Ancak tedavi sonuçları daha da cesaret vericidir., hastalığın erken evrelerinde tedaviye başlanabilirse. Bu durumlarda, teşhis ve tedavi için bu kadar zor lokalizasyonlarda bile, kolon kanseri gibi, 5 ameliyattan yıllar veya daha fazla, hastaların% 85-90'ı yaşıyor. Böylece, bir kez daha hükmü onaylar, ne, hasta ne kadar erken yardım isterse, tanı ne kadar erken yapılırsa ve tedavi yapılır, iyileşmek için daha fazla fırsat.

Tekrar vurgulanmalı, kolon kanseri için ana tedavinin ameliyat olduğu. Ameliyat olmadan başka hiçbir tedavi etkili olmayacaktır.. Mevcut duruma göre herhangi bir hastalık için ameliyat, onkolojik dahil, sadece hastanın onayı ile yapılabilir. Bu nedenle, bir operasyonu reddetmek, bazı hastalar kendi ölüm fermanlarını imzalar.

Hastaların ameliyatı reddetmelerinin yaygın bir nedeni,, ameliyat korkusu. Gerçekten, kolon kanseri ameliyatları büyük ölçekli müdahalelerdir. Fakat, daha önce söylendiği gibi, ameliyat olmadan başka hiçbir tedavi etkili değildir. Ve en önemlisi, tıp biliminin günümüzün önemli başarılarını hesaba katmak gerekir. Cerrahların ve onkologların kapsamlı deneyimi, cerrahi tekniğin iyileştirilmesi, anesteziyologların ve resüsitatörlerin başarıları, ameliyat riskini önemli ölçüde azalttı, postoperatif komplikasyonların sayısını azaltmak. Bu başarıların bilgisi ve doktora duyulan güven, hastanın ameliyat korkusundan kurtulmasına yardımcı olur..

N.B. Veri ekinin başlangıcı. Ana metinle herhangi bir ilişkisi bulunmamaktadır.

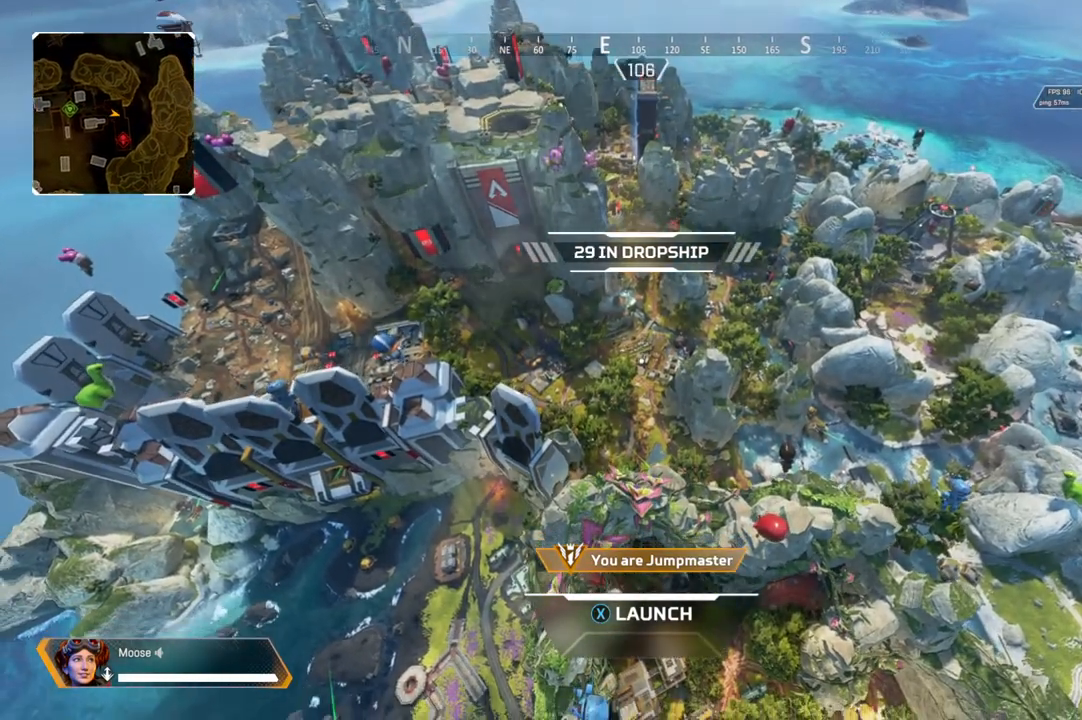
{"buttons": [], "left_stick": "center", "right_stick": "center", "events": []}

Hastaların ameliyatı reddetme nedenlerinden biri de kalıcı yapay anüse sahip olma isteksizliğidir.. Gerçekten, bazı kanser lokalizasyonlarında rektumun tamamı çıkarılmalıdır, ve hayatlarda, sol alt kadranda, dışkılama eylemi için kalın bağırsağı çıkarın (kolostomi oluşturmak).

Bununla birlikte, bu durum hiçbir durumda hastaların ameliyatı reddetmesine yol açmamalıdır.. Başta, tüm hastalar iliak kolostomi geçirmez. Kolon kanseri nedeniyle ameliyat edilenlerden sadece 20-25 % bundan kaçınamıyorum. Ikinci olarak, Kolostominin varlığı, insanları işlerinde çok nadiren sınırlar, kamusal ve özel hayat.

Emin, bir kolostomi giymek biraz rahatsızlık yaratır, 50% kolostomi taşıyıcıları iş değiştirmeye zorlanıyor. Ancak atılan bağırsağa uygun bakım, doktor talimatlarının zamanında yerine getirilmesi, daha sonra ne tartışılacak, kolostomi taşıyıcılarının birçok işi yapmasına ve hayatın zevklerinin tadını çıkarmasına izin verir.

Söylenenlere ayrıca eklenmeli, iliak kolostomi ihtiyacının önemli ölçüde azaldığını, operasyon hastalığın erken bir aşamasında yapılırsa, büyük ölçüde hastanın doktora zamanında tedavisine bağlıdır.